Lourinhã, 5 de outubro de 2041
Como quem conta um conto, insistirei num memorizar talvez traído pelo desgaste de setenta anos de um contínuo porfiar pela remissão dos pecados do “sistema”, traduzido pelo intenso peregrinar pelo chão das escolas.
Hoje, regressarei aos anos setenta. Por essa altura, participei na experiência da chamada “fase de escolaridade”, que culminaria na organização do sistema educacional em ciclos. Fui um dos professores escolhidos pelo ministério da educação, para participar num grupo de trabalho de reorganização do currículo básico, substituindo os chamados “programas laranja” pelos “programas de capa verde”.
Não se tratava de uma simples operação de troca de cor, mas de substancial reorganização curricular. Ao fim de uma semana de intenso labor, apresentamos um “laranja” mudado e acrescentado. Propúnhamos a substituição do regime de “classe”, até então adotado no ensino primário, pela organização da “escolaridade primária” num “ciclo” único. Operava-se uma ruptura com o modelo da escola graduada, excludente e seletiva.
A semana culminou com uma reunião, em que participaram inspetores e outros representantes do ministério. Foi-nos dito que o “sistema” passaria a ser organizado em ciclos, mas que, dentro de cada ciclo, a “primeira classe” passaria a ser chamada “primeiro ano”, a “segunda classe”, seria o “segundo ano”, e por aí adiante… Isto é: o total desvirtuamento da concepção de “ciclo de escolaridade”.
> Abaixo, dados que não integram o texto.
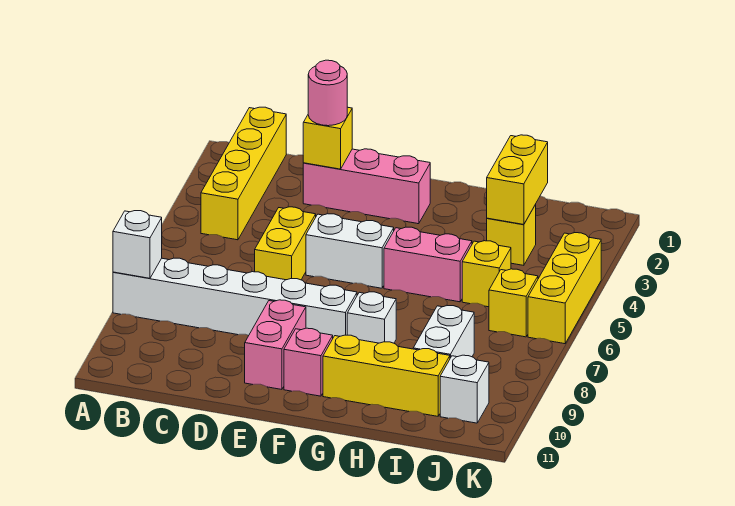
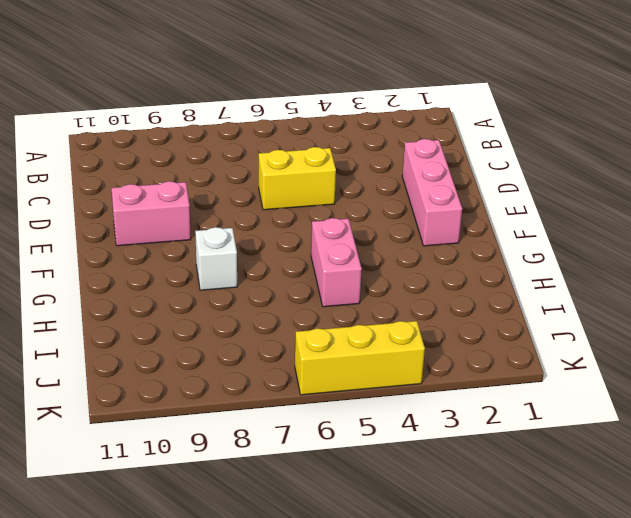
none -> white brick A8:F8 level 1
none -> yellow brick B1:B4 level 1
none -> white brick E5:F5 level 1

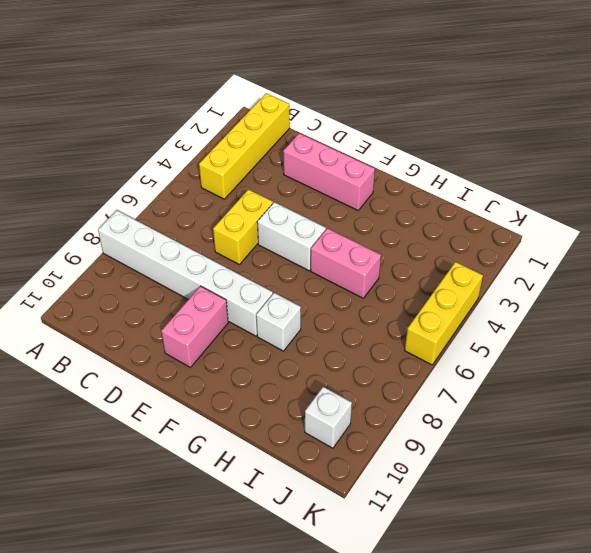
none -> pink brick F10 level 1
none -> yellow brick G10:I10 level 1
none -> yellow brick I3 level 1

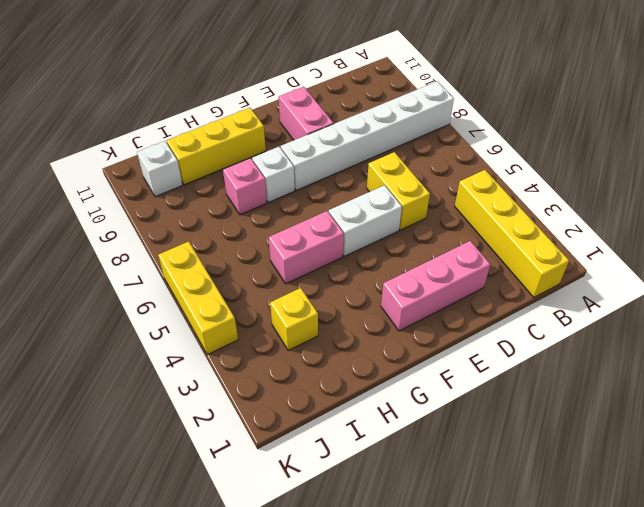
pink brick H8 level 1 -> pink brick F10 level 1
none -> yellow brick I5 level 1
none -> white brick I8:I9 level 1
none -> yellow brick J6 level 1

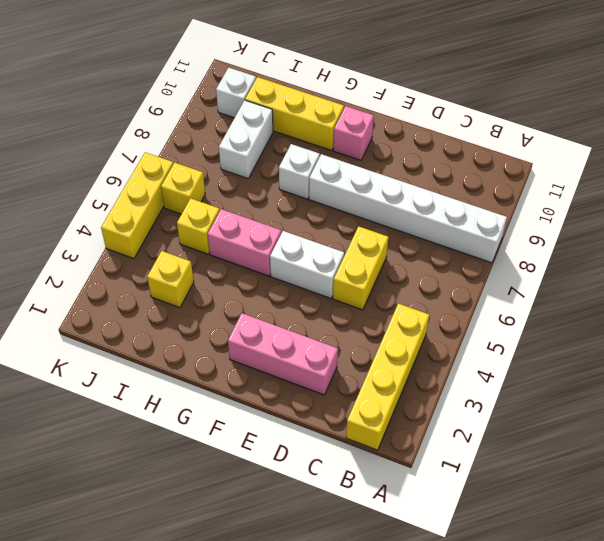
none -> pink brick E9:E10 level 1
none -> white brick A8 level 2
none -> yellow brick D2 level 2

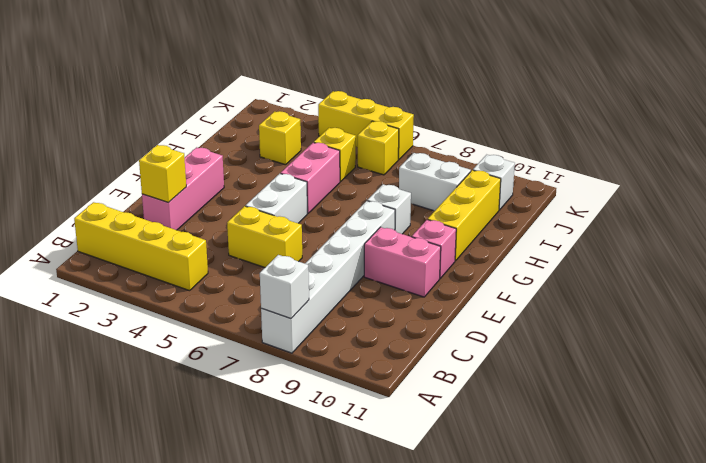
none -> yellow brick I2:I3 level 2
none -> pink round brick D2 level 3

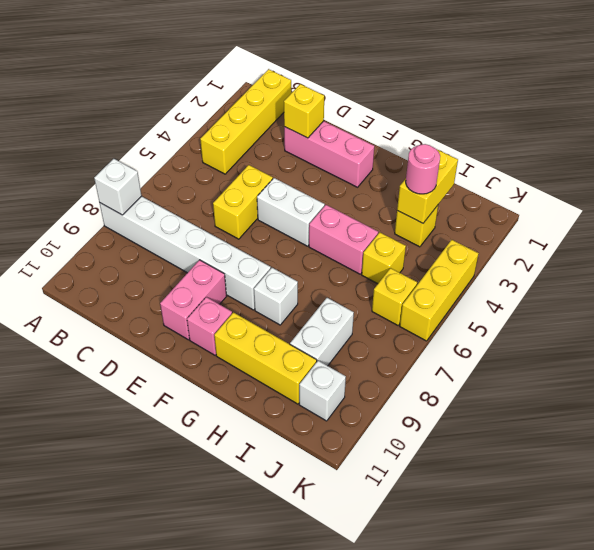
pink round brick I3 level 3 -> pink round brick D2 level 3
Quis saber o porquê da ministerial decisão. Foi-me dito que, na véspera, os editores e livreiros se fizeram representar num encontro, em que manifestaram receio de “perda de investimento”. Vender manuais anualmente lhes daria maior lucro do que publicar manuais de quatro em quatro anos. Razão de peso, como se vê, para deitar por terra uma reorganização curricular.
Associações profissionais e sindicatos também deram uma “ajudinha”, fazendo recuar a ministerial opção pelo “ciclo de escolaridade”, alegando não estarem os professores preparados para tal mudança. Instituições de formação de professores se quedaram mudas, perante o despropósito. E a universidade, desrespeitosamente, pecou por omissão.
Nos idos de vinte, a lei de bases nos informava que o ensino básico estava organizado em ciclos. Pura ilusão! As cartilhas e manuais didáticos eram vendidos com a inscrição “ano de escolaridade”. A mesma lei não permitia reprovações (eufemisticamente, designadas de “retenções) dentro do ciclo. Mas, havia quem… “não passasse de ano”.
Eram inúmeras as omissões e as contradições de um “sistema de ensino”, que não conseguia… ensinar. De reforma em reforma, o ministério foi disfarçando mazelas, semeando ignorância e corrupção intelectual e moral. A racionalidade técnico-administrativa prevalecia sobre qualquer esboço de mudança fundamentada em critérios de natureza científica. Também neste caso, o ministério agia à margem de uma lei, que estipulava deverem os critérios de natureza científica prevalecer sobre os administrativos.
Até à década de vinte, as iniciativas ministeriais tinham consistido na introdução de “modismos” num obsoleto modelo educacional, sob a forma de aparências de inovação, que em nada contribuíram para garantir o direito à educação.
Por contumácia, ou por ignorância, diretores e ministérios descumpriam a lei. Autoritariamente, se opunham a tentativas de mudança. E eu lamentava a torpe conivência de alguns cientistas da educação nessa criminosa farsa.
Até que chegou o tempo do exercício digno da profissão de professor.